Eu estava num campo de refugiados, o que indica que havia acontecido uma catástrofe lá fora (exatamente como na minha vida real). Afinal, ninguém vai a um campo de refugiados para passear. Mas há a sensação de que o pior já passou e as pessoas que ali se encontram vão iniciar uma vida nova. A fazenda é, no entanto, árida, então, o futuro não é uma promessa de facilidades, mas de trabalho duro. Numa espécie de pausa, homens e mulheres brincam de pega-pega. Não é possível ignorar o conteúdo sexual dessa brincadeira. Acho que foi num filme sobre a vida de Maria, mãe de Jesus, que vi a encenação de uma brincadeira semelhante em que as moças corriam e os homens tentavam pegá-las. Aquele que alcançasse uma moça se casava com ela. José conseguiu enlaçar Maria. Não sei se tinha visto esse filme antes do sonho, mas é provável que sim.
Como é tudo uma brincadeira, ser agarrada por um homem não é nenhuma desgraça. Não estou correndo de pavor. Mas é o desejo de vencer que me anima. Acredito que esse sonho traz, na verdade, a realização de dois desejos: ser agarrada por um homem (um desejo sexual ou de casar) e vencer a brincadeira. O fato de eu reparar em detalhes sobre os homens como a pele negra e o cabelo loiro pode ser um indício de que esses elementos funcionam como fetiches sexuais. Correr mais rápido que todos os homens, subir a ladeira até o portão e vencer são, para mim, sinais claros de um forte desejo de ascensão social, de vencer na vida num mundo dominado por homens, algo que, naquela época, me preocupava muito. Não tinha ainda certeza se ia conseguir ser uma mulher independente. Ao contrário, tinha medo de não conseguir e acabar simplesmente casada, uma dona de casa sem profissão (não estou criticando, apenas dizendo que não queria isso para mim).

# Tarefa 1
Reproduza sem alterações o trecho do relato do sonho que começa em "Eu estava num" e vai até "provável que sim.".
# Tarefa 2
As afirmações abaixo concordam com o relato do sonho? Para cada uma, responda sim ou não e cite as palavras do relato que decidem a resposta.
(a) A fazenda onde fica o campo de refugiados é descrita como fértil.
(b) No sonho, quem narra corre de pavor.
(c) Segundo o relato, o sonho traz a realização de dois desejos.
# Tarefa 3
Como ficaria em forma de lista o parágrafo do relato do sonho que começa com "Como é tudo uma brincadeira", mantendo seus fatos principais?
Os dados são um material independente do relato do sonho.

Dados registrados
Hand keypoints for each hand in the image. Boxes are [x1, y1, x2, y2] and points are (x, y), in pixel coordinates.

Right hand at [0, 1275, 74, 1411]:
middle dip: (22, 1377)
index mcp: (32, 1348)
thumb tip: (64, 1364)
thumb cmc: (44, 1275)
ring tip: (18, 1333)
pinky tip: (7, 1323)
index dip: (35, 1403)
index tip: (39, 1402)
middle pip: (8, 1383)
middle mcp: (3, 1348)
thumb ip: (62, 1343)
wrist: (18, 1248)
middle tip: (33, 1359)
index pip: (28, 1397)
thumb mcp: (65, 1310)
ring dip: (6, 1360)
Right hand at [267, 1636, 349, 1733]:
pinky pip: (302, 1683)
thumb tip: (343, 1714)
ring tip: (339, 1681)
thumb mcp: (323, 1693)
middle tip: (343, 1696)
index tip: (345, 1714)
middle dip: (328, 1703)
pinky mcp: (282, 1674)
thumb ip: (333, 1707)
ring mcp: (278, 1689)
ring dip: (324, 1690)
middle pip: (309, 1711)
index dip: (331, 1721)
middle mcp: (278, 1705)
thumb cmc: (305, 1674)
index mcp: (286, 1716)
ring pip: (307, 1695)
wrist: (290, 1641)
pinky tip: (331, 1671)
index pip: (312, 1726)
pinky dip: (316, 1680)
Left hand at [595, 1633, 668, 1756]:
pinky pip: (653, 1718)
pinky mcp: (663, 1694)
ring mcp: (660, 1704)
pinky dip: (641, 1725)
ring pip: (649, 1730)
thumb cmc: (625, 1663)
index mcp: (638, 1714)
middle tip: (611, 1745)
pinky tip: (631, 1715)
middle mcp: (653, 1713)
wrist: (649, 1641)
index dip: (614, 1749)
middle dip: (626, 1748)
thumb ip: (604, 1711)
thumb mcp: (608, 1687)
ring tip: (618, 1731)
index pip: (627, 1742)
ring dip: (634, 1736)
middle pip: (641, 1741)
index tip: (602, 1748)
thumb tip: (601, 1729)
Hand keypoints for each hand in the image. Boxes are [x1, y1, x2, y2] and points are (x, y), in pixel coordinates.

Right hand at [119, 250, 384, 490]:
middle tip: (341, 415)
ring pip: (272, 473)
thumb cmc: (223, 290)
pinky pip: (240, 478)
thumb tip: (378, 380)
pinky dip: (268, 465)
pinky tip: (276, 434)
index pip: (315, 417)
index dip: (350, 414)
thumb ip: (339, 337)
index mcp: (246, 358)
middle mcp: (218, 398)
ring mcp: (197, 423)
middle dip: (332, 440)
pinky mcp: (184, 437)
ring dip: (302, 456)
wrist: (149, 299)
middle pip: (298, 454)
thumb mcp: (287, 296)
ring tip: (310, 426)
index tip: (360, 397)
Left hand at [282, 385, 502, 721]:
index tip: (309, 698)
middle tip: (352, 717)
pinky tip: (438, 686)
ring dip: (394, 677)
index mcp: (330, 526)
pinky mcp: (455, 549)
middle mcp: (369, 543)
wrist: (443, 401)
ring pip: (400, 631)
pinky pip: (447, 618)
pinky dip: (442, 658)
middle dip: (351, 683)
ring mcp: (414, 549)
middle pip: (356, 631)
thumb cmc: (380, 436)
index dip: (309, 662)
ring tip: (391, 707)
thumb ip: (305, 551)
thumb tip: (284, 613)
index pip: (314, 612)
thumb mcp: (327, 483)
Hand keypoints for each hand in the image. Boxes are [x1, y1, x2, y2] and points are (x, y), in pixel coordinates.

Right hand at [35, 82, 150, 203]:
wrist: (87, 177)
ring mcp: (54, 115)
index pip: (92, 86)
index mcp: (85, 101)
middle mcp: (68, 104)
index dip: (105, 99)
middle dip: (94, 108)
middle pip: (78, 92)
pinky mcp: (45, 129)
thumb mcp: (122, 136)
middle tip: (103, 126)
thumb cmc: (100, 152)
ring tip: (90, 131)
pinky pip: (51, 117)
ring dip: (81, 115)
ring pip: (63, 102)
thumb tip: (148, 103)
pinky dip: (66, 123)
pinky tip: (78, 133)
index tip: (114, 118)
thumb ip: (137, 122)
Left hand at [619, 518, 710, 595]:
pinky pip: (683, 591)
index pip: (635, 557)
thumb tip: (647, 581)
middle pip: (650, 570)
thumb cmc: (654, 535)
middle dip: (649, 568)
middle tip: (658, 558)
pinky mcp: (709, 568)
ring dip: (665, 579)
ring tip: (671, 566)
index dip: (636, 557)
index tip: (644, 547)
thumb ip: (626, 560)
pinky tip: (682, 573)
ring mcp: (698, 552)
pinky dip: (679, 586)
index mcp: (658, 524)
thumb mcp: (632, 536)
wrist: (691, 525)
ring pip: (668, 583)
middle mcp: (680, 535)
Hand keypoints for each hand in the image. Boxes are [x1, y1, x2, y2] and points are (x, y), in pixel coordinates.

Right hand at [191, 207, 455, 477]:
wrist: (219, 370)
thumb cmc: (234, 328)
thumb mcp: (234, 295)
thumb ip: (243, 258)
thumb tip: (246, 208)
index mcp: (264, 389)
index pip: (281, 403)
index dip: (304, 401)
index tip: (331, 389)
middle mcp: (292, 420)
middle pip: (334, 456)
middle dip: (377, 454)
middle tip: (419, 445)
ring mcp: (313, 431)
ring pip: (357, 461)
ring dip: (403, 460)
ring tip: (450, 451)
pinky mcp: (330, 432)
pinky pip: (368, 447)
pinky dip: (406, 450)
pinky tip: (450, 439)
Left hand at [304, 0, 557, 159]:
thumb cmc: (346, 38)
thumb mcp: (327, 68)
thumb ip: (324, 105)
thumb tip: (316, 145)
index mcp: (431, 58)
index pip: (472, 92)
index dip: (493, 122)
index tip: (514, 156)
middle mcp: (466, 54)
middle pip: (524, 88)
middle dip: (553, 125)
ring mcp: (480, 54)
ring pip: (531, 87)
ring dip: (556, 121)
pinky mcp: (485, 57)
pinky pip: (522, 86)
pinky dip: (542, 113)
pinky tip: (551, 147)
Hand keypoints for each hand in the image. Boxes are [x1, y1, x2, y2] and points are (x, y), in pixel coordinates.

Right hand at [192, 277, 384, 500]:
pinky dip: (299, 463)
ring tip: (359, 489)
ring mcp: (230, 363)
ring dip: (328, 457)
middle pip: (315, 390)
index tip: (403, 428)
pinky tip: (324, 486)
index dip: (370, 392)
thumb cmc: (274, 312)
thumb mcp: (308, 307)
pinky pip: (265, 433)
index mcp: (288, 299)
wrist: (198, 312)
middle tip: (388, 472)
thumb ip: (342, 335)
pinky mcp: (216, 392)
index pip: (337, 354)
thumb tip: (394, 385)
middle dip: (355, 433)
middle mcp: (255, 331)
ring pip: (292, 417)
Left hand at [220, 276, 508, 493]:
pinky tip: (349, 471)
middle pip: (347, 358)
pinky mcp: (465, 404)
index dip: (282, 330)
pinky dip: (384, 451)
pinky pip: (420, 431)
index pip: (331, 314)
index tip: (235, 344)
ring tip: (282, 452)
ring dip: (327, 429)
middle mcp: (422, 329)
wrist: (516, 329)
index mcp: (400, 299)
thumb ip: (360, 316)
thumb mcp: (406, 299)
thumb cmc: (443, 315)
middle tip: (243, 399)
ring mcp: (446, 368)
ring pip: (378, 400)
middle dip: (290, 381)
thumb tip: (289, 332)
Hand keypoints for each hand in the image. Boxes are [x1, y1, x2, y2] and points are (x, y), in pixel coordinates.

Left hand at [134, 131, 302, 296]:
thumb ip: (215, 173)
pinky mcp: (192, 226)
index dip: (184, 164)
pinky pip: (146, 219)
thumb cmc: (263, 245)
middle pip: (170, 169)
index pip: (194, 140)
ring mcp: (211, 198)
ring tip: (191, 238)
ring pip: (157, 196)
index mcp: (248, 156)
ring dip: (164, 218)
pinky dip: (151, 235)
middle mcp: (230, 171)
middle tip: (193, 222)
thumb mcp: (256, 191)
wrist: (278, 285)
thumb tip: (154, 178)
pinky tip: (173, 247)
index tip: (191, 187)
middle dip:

# Resposta 1
Eu estava num campo de refugiados, o que indica que havia acontecido uma catástrofe lá fora (exatamente como na minha vida real). Afinal, ninguém vai a um campo de refugiados para passear. Mas há a sensação de que o pior já passou e as pessoas que ali se encontram vão iniciar uma vida nova. A fazenda é, no entanto, árida, então, o futuro não é uma promessa de facilidades, mas de trabalho duro. Numa espécie de pausa, homens e mulheres brincam de pega-pega. Não é possível ignorar o conteúdo sexual dessa brincadeira. Acho que foi num filme sobre a vida de Maria, mãe de Jesus, que vi a encenação de uma brincadeira semelhante em que as moças corriam e os homens tentavam pegá-las. Aquele que alcançasse uma moça se casava com ela. José conseguiu enlaçar Maria. Não sei se tinha visto esse filme antes do sonho, mas é provável que sim.

# Resposta 2
(a) Não: "A fazenda é, no entanto, árida".
(b) Não: "Não estou correndo de pavor."
(c) Sim: "esse sonho traz, na verdade, a realização de dois desejos".

# Resposta 3
- Por ser uma brincadeira, ser agarrada por um homem não é uma desgraça. Não há pavor na corrida, e sim o desejo de vencer.
- O sonho realiza dois desejos: ser agarrada por um homem (desejo sexual ou de casar) e vencer a brincadeira.
- Reparar na pele negra e no cabelo loiro dos homens pode indicar que esses elementos funcionam como fetiches sexuais.
- Correr mais rápido que os homens, subir a ladeira até o portão e vencer são sinais de um forte desejo de ascensão social num mundo dominado por homens. Essa era uma grande preocupação na época.
- Ainda não havia certeza de conseguir ser uma mulher independente. Havia o medo de acabar simplesmente casada, como dona de casa sem profissão.